»»

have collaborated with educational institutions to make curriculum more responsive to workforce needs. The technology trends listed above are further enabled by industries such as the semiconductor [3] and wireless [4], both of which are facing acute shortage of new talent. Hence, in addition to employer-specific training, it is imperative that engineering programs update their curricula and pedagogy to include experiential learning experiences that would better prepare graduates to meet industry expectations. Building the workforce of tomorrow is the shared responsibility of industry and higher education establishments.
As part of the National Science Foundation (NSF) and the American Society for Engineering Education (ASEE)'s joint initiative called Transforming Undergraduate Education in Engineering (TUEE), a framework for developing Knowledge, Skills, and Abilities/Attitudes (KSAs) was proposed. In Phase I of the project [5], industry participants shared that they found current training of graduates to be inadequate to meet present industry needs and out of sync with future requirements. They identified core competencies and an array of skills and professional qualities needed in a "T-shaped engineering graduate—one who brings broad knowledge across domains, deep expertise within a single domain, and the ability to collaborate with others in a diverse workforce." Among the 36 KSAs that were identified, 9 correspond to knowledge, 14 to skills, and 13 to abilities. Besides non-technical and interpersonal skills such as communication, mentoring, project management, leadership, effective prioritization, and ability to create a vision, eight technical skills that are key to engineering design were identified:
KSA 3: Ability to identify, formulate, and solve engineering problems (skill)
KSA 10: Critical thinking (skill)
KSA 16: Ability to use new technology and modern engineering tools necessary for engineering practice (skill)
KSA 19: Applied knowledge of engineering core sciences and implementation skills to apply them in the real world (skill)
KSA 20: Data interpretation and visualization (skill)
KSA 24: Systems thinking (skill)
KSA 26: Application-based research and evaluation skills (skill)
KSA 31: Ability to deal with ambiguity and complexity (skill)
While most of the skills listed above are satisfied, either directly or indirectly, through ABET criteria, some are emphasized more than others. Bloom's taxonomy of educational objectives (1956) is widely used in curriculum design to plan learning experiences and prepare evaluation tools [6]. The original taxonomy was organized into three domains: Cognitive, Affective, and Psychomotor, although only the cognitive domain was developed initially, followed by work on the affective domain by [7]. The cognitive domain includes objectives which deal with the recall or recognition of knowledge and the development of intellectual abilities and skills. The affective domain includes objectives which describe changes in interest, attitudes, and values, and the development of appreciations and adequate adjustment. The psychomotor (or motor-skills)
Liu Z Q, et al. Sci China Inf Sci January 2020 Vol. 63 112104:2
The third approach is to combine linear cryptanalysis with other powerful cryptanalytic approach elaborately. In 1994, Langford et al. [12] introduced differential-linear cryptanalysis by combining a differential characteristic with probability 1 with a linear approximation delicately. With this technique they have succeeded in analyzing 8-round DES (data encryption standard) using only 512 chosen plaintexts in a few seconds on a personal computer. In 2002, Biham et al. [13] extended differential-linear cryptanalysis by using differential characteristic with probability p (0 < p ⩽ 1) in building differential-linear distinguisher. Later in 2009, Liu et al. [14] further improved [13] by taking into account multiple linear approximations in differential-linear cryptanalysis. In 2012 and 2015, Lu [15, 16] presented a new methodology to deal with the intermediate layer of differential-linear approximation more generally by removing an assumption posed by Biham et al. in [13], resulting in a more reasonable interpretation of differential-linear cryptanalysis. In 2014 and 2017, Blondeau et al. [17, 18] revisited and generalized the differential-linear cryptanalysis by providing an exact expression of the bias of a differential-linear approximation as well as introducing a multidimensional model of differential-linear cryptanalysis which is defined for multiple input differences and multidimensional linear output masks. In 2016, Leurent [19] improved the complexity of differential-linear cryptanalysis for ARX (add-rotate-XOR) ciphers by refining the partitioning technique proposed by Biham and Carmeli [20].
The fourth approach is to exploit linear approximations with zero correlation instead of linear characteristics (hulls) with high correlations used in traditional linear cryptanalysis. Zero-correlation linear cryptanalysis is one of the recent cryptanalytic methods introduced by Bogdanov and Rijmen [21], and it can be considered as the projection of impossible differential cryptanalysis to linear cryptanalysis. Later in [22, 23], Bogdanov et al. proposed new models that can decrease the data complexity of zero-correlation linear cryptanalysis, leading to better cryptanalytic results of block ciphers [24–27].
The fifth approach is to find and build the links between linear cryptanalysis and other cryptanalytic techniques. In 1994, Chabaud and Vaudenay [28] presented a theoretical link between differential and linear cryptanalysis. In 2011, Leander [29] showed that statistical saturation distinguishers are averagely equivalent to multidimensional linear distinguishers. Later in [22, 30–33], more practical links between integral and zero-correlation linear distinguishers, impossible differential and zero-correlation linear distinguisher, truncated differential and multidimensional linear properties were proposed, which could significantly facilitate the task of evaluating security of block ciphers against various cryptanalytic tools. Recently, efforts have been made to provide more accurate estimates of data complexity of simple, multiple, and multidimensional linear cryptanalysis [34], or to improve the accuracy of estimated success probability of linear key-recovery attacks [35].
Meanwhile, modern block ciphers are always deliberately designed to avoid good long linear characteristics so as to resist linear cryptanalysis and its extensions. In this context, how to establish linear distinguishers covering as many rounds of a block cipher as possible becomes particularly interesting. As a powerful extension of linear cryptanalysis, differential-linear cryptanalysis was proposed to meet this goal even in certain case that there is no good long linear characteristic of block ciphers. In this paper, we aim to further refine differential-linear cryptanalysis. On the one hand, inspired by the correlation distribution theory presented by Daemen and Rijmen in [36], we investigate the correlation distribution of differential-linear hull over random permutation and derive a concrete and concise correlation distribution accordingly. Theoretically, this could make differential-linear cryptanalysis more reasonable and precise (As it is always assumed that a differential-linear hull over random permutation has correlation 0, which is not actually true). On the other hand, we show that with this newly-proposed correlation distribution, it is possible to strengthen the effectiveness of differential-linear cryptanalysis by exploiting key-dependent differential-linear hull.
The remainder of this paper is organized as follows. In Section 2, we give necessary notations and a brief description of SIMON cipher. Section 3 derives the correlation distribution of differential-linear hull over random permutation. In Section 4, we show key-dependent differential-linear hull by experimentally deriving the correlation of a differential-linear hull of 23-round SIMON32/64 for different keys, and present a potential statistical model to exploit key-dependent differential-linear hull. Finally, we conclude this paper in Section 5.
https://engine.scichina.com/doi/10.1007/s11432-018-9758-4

««

Your objective: Using the listing above, copy exactly the line that contains "KSA 16: Ability", the line that contains "KSA 31: Ability", and each line that falls between them.

Result of the exercise:
KSA 16: Ability to use new technology and modern engineering tools necessary for engineering practice (skill)
KSA 19: Applied knowledge of engineering core sciences and implementation skills to apply them in the real world (skill)
KSA 20: Data interpretation and visualization (skill)
KSA 24: Systems thinking (skill)
KSA 26: Application-based research and evaluation skills (skill)
KSA 31: Ability to deal with ambiguity and complexity (skill)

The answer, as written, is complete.